A common lesson of hiking is the concept of simplicity. Whether dayhiking for a few hours or backpacking through weeks and months, it is always helpful to carry fewer and lighter things. “The rule is to carry as little as possible,” advised Henry David Thoreau. Indeed, for one accustomed to carrying a heavy pack, traveling light brings liberty and freedom. This is as true in the rest of life as it is on the trail. 

Today I have been pondering freedom, and I can't help but wonder if we give it away even as we proclaim its benefits. Too often, I think, we Americans celebrate our freedom by subjugating ourselves to the tyranny of too many things. Given freedom we welcome new burdens.

Thoreau says it was an accident of the calendar, but I think it is not without significance that he moved into his tiny house at Walden Pond on the Fourth of July. On that day, quietly and without fireworks, Henry began his now famous two year experiment in simple, intentional living. 
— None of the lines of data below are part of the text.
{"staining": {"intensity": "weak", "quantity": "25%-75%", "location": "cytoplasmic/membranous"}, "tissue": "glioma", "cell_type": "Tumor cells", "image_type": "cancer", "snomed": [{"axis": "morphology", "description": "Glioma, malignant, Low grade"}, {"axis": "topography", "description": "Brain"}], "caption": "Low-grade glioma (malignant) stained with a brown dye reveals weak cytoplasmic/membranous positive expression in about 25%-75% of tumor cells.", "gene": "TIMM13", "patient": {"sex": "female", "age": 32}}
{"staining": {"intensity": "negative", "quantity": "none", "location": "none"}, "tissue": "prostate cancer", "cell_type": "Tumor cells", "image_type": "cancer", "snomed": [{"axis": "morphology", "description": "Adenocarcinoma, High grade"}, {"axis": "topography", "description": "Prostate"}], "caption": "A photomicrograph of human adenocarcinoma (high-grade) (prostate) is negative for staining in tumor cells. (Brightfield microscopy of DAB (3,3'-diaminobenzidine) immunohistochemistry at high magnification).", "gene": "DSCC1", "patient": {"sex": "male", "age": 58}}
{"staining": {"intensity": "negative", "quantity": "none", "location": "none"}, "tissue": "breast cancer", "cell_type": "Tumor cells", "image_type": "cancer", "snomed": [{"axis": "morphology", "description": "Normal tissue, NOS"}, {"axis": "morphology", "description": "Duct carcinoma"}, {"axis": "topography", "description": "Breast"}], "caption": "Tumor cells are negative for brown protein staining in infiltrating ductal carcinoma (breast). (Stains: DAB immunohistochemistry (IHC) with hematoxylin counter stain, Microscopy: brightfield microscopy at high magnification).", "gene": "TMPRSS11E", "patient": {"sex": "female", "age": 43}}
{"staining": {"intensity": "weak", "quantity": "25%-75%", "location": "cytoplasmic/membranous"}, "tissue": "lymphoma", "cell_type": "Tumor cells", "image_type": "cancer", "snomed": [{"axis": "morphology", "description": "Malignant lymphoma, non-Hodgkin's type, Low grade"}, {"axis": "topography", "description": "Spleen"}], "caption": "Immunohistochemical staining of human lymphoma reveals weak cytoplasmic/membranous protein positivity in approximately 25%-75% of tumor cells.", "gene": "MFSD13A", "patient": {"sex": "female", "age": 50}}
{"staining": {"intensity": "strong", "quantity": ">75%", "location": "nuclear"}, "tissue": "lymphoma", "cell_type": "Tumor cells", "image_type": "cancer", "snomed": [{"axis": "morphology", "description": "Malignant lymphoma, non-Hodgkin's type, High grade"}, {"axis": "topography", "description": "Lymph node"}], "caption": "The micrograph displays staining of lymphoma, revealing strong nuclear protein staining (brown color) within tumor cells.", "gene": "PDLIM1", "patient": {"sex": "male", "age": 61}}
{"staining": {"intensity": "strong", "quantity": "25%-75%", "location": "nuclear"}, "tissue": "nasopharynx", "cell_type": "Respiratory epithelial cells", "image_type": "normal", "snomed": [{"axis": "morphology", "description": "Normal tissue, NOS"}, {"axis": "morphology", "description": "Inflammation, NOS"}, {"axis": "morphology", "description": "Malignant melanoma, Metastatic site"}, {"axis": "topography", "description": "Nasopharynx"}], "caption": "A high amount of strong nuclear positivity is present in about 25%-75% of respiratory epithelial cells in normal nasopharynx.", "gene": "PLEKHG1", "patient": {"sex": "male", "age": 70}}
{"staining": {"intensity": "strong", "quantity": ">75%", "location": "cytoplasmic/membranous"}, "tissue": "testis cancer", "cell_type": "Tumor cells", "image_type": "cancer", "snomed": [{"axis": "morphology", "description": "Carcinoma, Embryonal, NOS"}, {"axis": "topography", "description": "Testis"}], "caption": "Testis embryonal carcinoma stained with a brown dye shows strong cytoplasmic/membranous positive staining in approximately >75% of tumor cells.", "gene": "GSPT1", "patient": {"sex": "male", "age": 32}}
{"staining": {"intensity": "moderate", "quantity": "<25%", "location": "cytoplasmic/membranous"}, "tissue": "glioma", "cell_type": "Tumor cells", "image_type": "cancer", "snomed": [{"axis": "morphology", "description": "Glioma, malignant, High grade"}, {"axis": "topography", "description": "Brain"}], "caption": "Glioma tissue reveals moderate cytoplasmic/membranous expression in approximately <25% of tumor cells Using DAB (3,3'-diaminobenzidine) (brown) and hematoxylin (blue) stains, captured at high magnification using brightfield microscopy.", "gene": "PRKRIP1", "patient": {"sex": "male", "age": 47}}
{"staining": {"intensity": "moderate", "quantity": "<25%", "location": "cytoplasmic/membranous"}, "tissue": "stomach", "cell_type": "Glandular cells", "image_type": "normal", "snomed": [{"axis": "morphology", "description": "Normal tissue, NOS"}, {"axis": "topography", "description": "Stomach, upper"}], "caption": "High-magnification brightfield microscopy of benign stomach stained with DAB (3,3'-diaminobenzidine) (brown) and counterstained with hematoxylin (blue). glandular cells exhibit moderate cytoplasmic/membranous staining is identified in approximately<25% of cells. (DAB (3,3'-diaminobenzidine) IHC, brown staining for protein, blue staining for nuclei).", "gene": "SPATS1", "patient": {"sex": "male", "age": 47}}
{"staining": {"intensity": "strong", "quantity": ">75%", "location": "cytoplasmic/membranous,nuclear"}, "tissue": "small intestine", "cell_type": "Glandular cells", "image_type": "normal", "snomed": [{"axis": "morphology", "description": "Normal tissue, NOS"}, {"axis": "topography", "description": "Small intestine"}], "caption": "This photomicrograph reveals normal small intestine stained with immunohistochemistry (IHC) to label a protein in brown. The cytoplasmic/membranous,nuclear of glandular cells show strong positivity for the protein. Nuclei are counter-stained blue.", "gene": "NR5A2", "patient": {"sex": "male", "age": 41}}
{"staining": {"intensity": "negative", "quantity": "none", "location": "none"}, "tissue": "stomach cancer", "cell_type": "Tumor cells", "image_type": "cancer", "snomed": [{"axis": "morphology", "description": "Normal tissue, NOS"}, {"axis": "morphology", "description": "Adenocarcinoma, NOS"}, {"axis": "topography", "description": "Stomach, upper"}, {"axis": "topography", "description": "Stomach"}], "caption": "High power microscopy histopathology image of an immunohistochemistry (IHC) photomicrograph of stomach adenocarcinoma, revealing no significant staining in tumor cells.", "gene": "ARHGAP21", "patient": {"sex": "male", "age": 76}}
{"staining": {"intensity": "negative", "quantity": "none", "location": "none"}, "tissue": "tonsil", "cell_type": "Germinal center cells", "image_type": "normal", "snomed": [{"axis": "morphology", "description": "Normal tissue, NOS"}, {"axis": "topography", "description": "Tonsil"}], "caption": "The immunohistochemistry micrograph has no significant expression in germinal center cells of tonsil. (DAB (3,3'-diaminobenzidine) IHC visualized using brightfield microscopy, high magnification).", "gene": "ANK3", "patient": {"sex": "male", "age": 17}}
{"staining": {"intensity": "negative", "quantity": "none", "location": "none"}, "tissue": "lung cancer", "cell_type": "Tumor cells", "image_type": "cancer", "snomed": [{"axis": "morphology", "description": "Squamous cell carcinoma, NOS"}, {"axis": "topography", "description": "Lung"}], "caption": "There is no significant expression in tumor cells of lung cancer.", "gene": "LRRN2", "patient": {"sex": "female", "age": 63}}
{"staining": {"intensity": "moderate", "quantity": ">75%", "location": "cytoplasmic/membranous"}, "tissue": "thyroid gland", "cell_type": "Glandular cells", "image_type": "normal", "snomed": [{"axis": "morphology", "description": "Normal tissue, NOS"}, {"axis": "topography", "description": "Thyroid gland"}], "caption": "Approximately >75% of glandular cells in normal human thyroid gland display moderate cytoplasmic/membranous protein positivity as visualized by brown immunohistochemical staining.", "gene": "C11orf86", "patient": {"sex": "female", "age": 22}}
The year was 1845 and the country was young. The Industrial Revolution had begun, but the world was yet to be cluttered with today's gadgets, gizmos, and common affluence. Thoreau seemed to know intuitively what most of us never learn, that too much stuff is a threat to all freedoms, no matter how cherished.

Of course, we all need certain things to live, and many modern conveniences truly make life better. But freedom will always die beneath the weight of too much stuff. I am hopeful, but not confident, we will eventually learn this truth. We often say, “less is more,” but I see little proof that we believe it.

What can be done? How can embrace a “less is more” mentality? I think this can really only happen on the individual level. We can choose to live differently than our neighbors. When we have enough already, we can say “no, thank you” to more. Very few, if any, of us have the power to influence society, but we all make choices about our own possessions. We can remind ourselves (and we'll need to do it constantly) that the pursuit of happiness is not the same thing as the accumulation of more stuff. No matter what others do, we can choose to travel light. 

Life is a journey. Walk well. Travel light.